── QUELLE ──
Zu Unrecht inhaftiert
Der kolumbianische Aktivist Carmelo Agámez setzte sich für Vertriebene ein

Von Christoph Behrends


Der Fall von CARMELO AGÁMEZ ist ein Beispiel für das marode Justizsystems Kolumbiens. Er zeigt, wie neben der Zivilbevölkerung zunehmend MenschenrechtsaktivistInnen Opfer von staatlicher Unterdrückung werden. Das Beispiel einer Odyssee, die durch das Zusammenspiel von Polizei, Sicherheitskräften und Militär möglich wird.


Der Gemeinschaftsbetreuer Carmelo Agámez sitzt seit November 2008 im Gefängnis, ohne dass Beweise gegen ihn vorgelegt wurden. Die kolumbianische Justiz wirft Agámez vor, mit rechtsgerichteten Paramilitärführern Umgang zu haben. Während eines Gefängnisinterviews im nördlichen Bundesland Sucre mit Chris Kraul, einem Reporter der Los Angeles Times, sagte der Menschenrechtsaktivist, er sei willkürlich in den Schlund der kolumbianischen Justiz geworfen worden. Der wirkliche Grund für seine Festnahme sei sein Einsatz für vertriebene Afrokolumbianer in der Stadt San Onofre.

"Ich habe Menschen geholfen, die Anspruch auf ihr Land erhoben haben. Das hat jemandes Aufmerksamkeit erregt", sagte Agámez im Interview. Agámez ist technischer Sekretär des lokalen Ortsverbands der "Movimiento Nacional de Víctimas de Crímenes de Estado" - kurz Movice (Nationale Bewegung der Opfer staatlicher Verbrechen). Movice ist eine Dachorganisation von über 200 Menschenrechtsgruppen, die zum Teil durch pbi Kolumbien begleitet werden.
───
── AUSGELESENE DATEN ──
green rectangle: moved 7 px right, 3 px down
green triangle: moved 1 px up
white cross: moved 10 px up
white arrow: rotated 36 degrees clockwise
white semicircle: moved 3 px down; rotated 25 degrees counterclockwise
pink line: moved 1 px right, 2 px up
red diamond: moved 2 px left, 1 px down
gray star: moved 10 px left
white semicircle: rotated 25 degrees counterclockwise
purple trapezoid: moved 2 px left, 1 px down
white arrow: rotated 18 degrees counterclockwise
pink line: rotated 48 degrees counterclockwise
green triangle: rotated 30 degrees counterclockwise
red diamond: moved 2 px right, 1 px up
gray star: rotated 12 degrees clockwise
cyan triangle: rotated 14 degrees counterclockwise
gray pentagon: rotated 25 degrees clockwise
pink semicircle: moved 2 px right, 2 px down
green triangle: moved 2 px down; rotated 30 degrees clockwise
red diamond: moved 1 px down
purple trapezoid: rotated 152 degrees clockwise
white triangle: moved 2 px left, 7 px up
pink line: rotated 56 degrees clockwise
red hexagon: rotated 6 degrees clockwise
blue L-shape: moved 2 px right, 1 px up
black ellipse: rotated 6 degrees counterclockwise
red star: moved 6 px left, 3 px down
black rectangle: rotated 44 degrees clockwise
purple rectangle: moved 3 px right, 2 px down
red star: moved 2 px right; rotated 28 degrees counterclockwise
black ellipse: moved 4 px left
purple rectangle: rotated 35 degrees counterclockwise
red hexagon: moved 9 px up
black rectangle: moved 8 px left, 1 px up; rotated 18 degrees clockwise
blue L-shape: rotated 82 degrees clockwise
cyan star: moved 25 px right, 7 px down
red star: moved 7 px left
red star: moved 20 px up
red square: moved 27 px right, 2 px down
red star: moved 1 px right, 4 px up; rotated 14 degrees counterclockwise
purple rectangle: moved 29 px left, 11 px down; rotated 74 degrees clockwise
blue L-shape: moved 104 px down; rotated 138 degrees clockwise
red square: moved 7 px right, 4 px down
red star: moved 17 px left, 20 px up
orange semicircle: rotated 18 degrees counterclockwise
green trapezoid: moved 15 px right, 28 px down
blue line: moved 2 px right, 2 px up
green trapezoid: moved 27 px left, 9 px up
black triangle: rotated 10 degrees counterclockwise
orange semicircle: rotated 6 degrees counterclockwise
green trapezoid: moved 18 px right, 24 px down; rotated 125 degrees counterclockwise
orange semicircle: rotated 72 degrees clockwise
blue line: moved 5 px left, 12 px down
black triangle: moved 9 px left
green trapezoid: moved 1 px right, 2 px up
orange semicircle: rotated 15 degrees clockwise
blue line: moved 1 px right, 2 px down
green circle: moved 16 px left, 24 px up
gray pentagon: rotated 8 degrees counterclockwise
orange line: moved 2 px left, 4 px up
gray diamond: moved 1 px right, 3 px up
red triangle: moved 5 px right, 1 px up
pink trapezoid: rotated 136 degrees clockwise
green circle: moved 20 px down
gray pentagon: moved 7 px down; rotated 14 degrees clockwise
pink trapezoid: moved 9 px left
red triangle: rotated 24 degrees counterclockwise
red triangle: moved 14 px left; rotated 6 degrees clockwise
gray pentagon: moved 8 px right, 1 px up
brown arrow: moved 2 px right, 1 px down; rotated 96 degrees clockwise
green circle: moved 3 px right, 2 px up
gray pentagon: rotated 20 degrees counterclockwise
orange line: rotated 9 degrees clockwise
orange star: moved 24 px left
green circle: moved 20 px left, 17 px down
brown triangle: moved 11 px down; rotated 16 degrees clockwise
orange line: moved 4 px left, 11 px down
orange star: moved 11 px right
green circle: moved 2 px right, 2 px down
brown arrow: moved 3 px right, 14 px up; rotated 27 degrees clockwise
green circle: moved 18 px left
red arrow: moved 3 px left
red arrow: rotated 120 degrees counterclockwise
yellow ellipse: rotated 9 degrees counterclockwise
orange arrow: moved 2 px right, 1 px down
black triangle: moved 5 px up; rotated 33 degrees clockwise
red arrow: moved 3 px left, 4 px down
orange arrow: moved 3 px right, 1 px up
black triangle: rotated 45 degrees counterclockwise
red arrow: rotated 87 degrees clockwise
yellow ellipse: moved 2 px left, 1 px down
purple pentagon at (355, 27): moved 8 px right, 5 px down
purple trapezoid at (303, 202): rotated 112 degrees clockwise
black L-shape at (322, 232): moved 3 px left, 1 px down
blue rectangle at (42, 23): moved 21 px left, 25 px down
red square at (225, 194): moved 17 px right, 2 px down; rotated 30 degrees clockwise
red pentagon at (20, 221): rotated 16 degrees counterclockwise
───
AUFGABEN
(1) Seit wann sitzt Carmelo Agámez laut dem Text über ihn im Gefängnis?
(2) Schreib aus dem Text über Carmelo Agámez alles von "Der Fall von" bis hinunter zu "Stadt San Onofre." neu und setz dabei "Gemeindebetreuer" an die Stelle von "Gemeinschaftsbetreuer".
Die Auflistung ist eigenständiges Material und gehört nicht zum Text über Carmelo Agámez.

LÖSUNGEN
(1) Seit November 2008.

(2)
Der Fall von CARMELO AGÁMEZ ist ein Beispiel für das marode Justizsystems Kolumbiens. Er zeigt, wie neben der Zivilbevölkerung zunehmend MenschenrechtsaktivistInnen Opfer von staatlicher Unterdrückung werden. Das Beispiel einer Odyssee, die durch das Zusammenspiel von Polizei, Sicherheitskräften und Militär möglich wird.


Der Gemeindebetreuer Carmelo Agámez sitzt seit November 2008 im Gefängnis, ohne dass Beweise gegen ihn vorgelegt wurden. Die kolumbianische Justiz wirft Agámez vor, mit rechtsgerichteten Paramilitärführern Umgang zu haben. Während eines Gefängnisinterviews im nördlichen Bundesland Sucre mit Chris Kraul, einem Reporter der Los Angeles Times, sagte der Menschenrechtsaktivist, er sei willkürlich in den Schlund der kolumbianischen Justiz geworfen worden. Der wirkliche Grund für seine Festnahme sei sein Einsatz für vertriebene Afrokolumbianer in der Stadt San Onofre.